###### Notebook created by: Arnav Chavan (@[carnav0400](https://www.kaggle.com/carnav0400)), Udbhav Bamba (@[ubamba98](https://www.kaggle.com/ubamba98))

## NOTE: Turn on the Internet and GPU for this kernal before starting 

# How to add dataset to the kernal
* Click on "Add Data" 
* Search "CLabsCVcomp"
* Click on "Add"
* Done


# Importing all Libraries
PS - FastAI imports all necessary libraries for you

In [None]:
from fastai import *
from fastai.vision import *
from sklearn.metrics import f1_score



# Seed everything for reproducibility
You may like to read more about it at [link](https://medium.com/@ODSC/properly-setting-the-random-seed-in-ml-experiments-not-as-simple-as-you-might-imagine-219969c84752).

In [None]:
def seed_everything(seed):
    random.seed(seed)
    os.environ['PYTHONHASHSEED'] = str(seed)
    np.random.seed(seed)
    torch.manual_seed(seed)
    torch.cuda.manual_seed(seed)
    torch.backends.cudnn.deterministic = True
seed_everything(43)

# EDTA

## Reading CSV

In [None]:
train = pd.read_csv('../input/clabscvcomp/data/train.csv')
test_df = pd.read_csv('../input/clabscvcomp/data/sample_submission.csv')

train.head() ## Shows the first five rows of data frame

In [None]:
sorted(train.genres.unique()) ## Shows all classes in the dataframe

In [None]:
train.genres.value_counts(normalize=True) ## Distribution of dataset

Dataset looks very imbalanced. Try to read more about it.

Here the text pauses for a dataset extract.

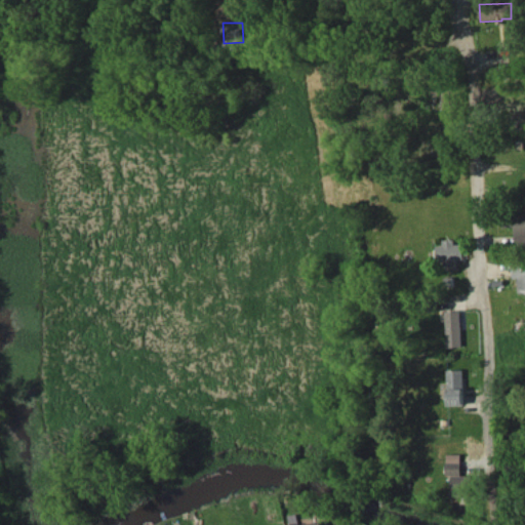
[(524,213),(516,213),(517,242),(524,241),(524,213)]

This blog post might be a good read [link](https://www.analyticsvidhya.com/blog/2017/03/imbalanced-classification-problem/)

# Defining DataBunch for FastAI
Read more about it [here](https://docs.fast.ai/vision.data.html#ImageDataBunch.from_df)

In [None]:
sz = (512, 512) ## Image size
bs = 32 ## Batch size
tfms = get_transforms( ## Transformation to apply on Train data
    do_flip=True, ## Horizontal flip
    flip_vert=False, ## Vertical flip
    max_rotate=20, ## Rotation
    max_zoom=1.5, ## Center zoom
    max_lighting=0.75 ## lighting
)

In [None]:
plt.imread('../input/clabscvcomp/data/train_data/1000.jpg').shape

In [None]:
data = (
    ImageList.from_df(df=train, path='', folder='../input/clabscvcomp/data/train_data/', cols='id', suffix = '.jpg') ## define data path
    .split_by_rand_pct(valid_pct=0.2) ## validation split
    .label_from_df(cols='genres') ## load labels from
    .transform(tfms, size=sz)
    .databunch(bs=bs, num_workers=4) 
    .normalize(imagenet_stats)
    )

Now lets add test data to the DataBunch

In [None]:
test_data = ImageList.from_df(test_df, path='../input/clabscvcomp/data/test_data/', cols='id', suffix = '.jpg')
data.add_test(test_data)

# Visualizing dataset

In [None]:
data.show_batch(3)

# Define F1 metric

In [None]:
def F1(y_pred, y):
    y_pred = y_pred.softmax(dim=1) 
    y_pred = y_pred.argmax(dim=1)
    return torch.tensor(f1_score(y.cpu(), y_pred.cpu(), labels=list(range(10)), average='weighted'),device='cuda:0')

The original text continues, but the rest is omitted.